The violence over the past month in the southern town of Sebha, some 600km from Tripoli, is the latest flare-up in a region regularly wracked by tribal violence.
The UN mission in Libya said on Twitter that it was “deeply concerned by the escalation of armed conflict in Libya’s Sebha, where at least 6 civilians killed and 9 injured.”
“The hospital was hit repeatedly.
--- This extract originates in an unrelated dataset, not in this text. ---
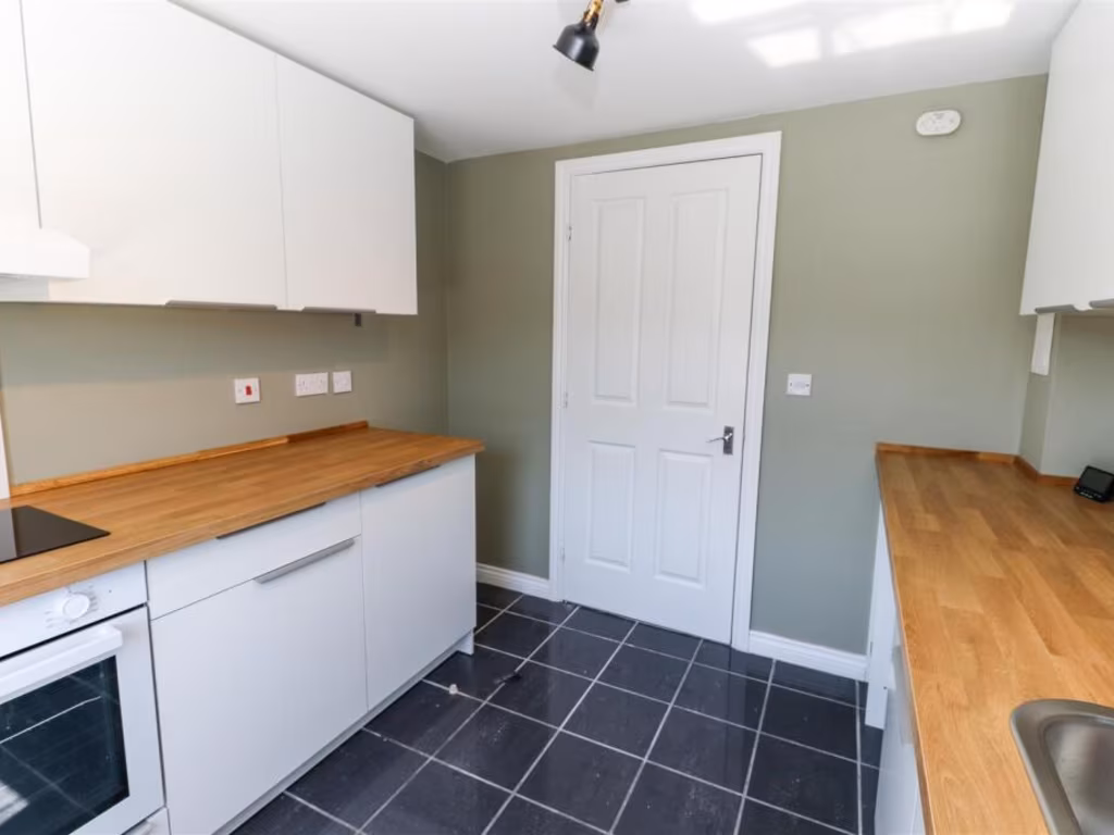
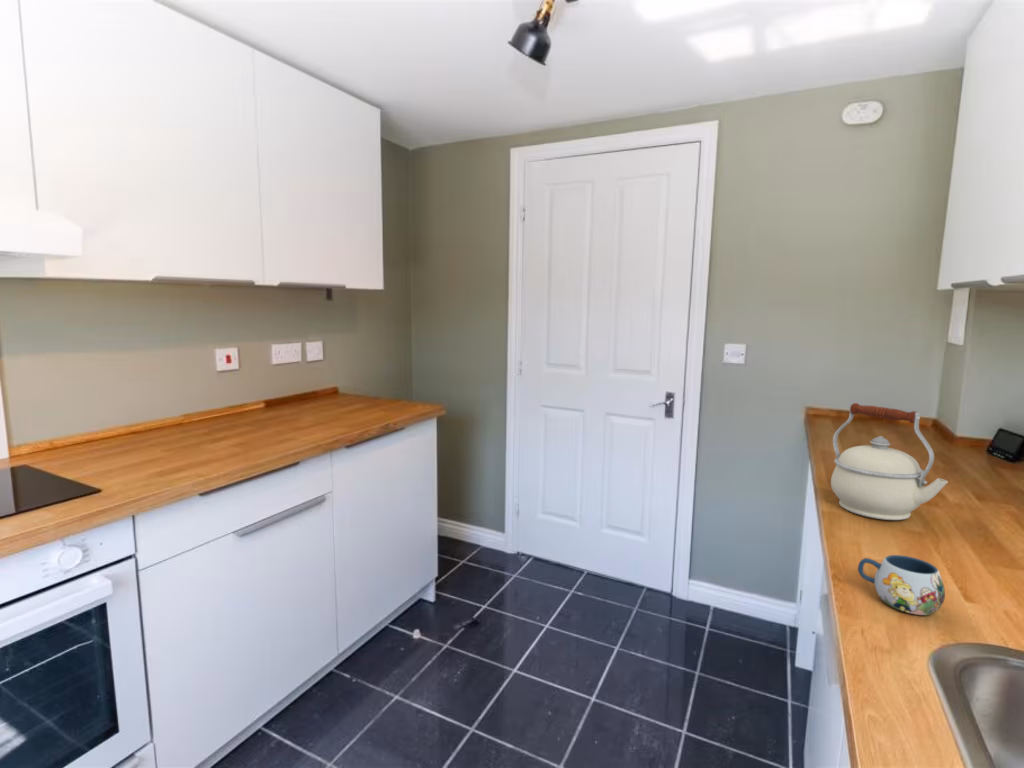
+ mug [857,554,946,616]
+ kettle [830,402,948,521]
Indiscriminate use of weapons in densely populated areas must be stopped.”
A spokesperson for Sebha hospital, Oussama al-Wafi, told AFP that a girl of 15 and a woman of 35 were among the dead from the clashes which started in early February.
Wafi said 12 people had been wounded, including 10 civilians.
The latest clashes in the marginalised Fezzan region – known for its smuggling routes – have see the Awlad Suleiman tribe pitted against the Tubus.
Since the 2011 revolution that ousted longtime dictator Muammar Gaddafi, Fezzan has been embroiled in conflict involving the ethnic Tubus and Tuaregs, as well as two Arab tribes, the Zuwaya and the Awlad Suleiman.
Libya has been gripped by chaos since a Nato-backed uprising toppled and killed Gaddafi in 2011, with rival administrations and multiple militias vying for control of the oil-rich country.
A UN-backed unity government based in the capital has struggled to assert its authority outside the west, and a strongman commander controls much of the east.